■ Assignment
Please write out every entry below exactly, leaving out any pictures.

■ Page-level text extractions
===
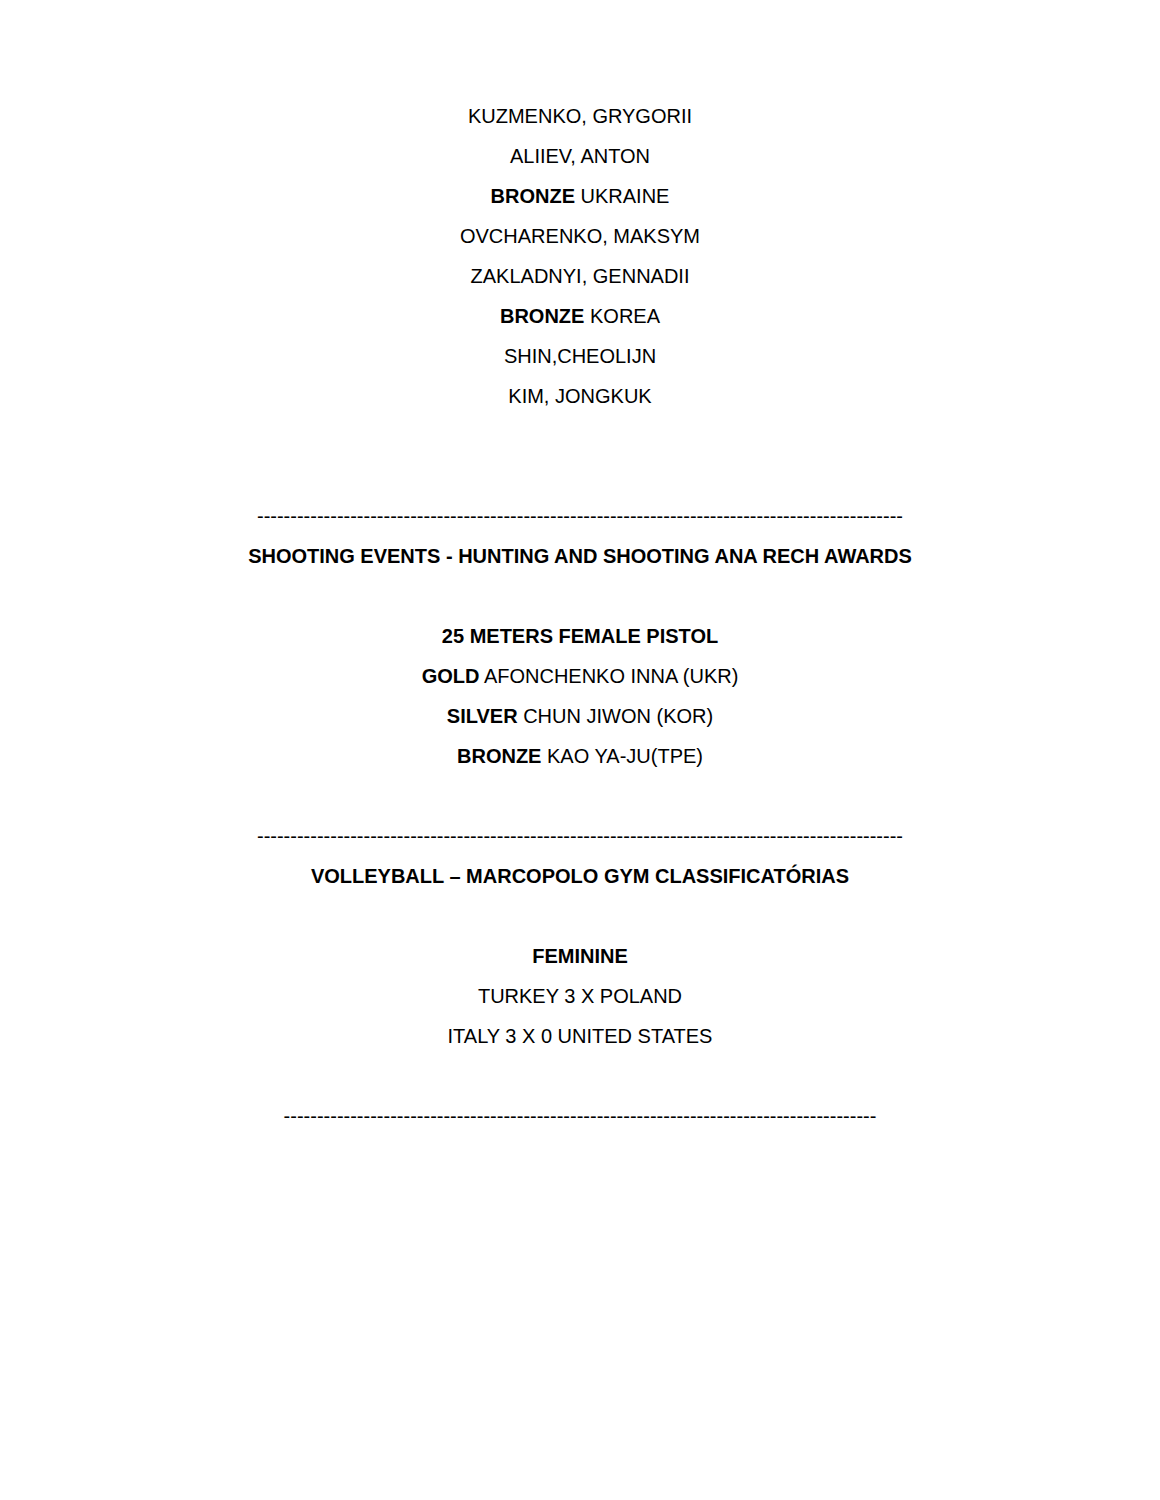KUZMENKO, GRYGORII
ALIIEV, ANTON
BRONZE UKRAINE
OVCHARENKO, MAKSYM
ZAKLADNYI, GENNADII
BRONZE KOREA
SHIN,CHEOLIJN
KIM, JONGKUK
-------------------------------------------------------------------------------------------------
SHOOTING EVENTS - HUNTING AND SHOOTING ANA RECH AWARDS
25 METERS FEMALE PISTOL
GOLD AFONCHENKO INNA (UKR)
SILVER CHUN JIWON (KOR)
BRONZE KAO YA-JU(TPE)
-------------------------------------------------------------------------------------------------
VOLLEYBALL – MARCOPOLO GYM CLASSIFICATÓRIAS
FEMININE
TURKEY 3 X POLAND
ITALY 3 X 0 UNITED STATES
-----------------------------------------------------------------------------------------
===
■ Problem solution
KUZMENKO, GRYGORII
ALIIEV, ANTON
BRONZE UKRAINE
OVCHARENKO, MAKSYM
ZAKLADNYI, GENNADII
BRONZE KOREA
SHIN,CHEOLIJN
KIM, JONGKUK
-------------------------------------------------------------------------------------------------
SHOOTING EVENTS - HUNTING AND SHOOTING ANA RECH AWARDS
25 METERS FEMALE PISTOL
GOLD AFONCHENKO INNA (UKR)
SILVER CHUN JIWON (KOR)
BRONZE KAO YA-JU(TPE)
-------------------------------------------------------------------------------------------------
VOLLEYBALL – MARCOPOLO GYM CLASSIFICATÓRIAS
FEMININE
TURKEY 3 X POLAND
ITALY 3 X 0 UNITED STATES
-----------------------------------------------------------------------------------------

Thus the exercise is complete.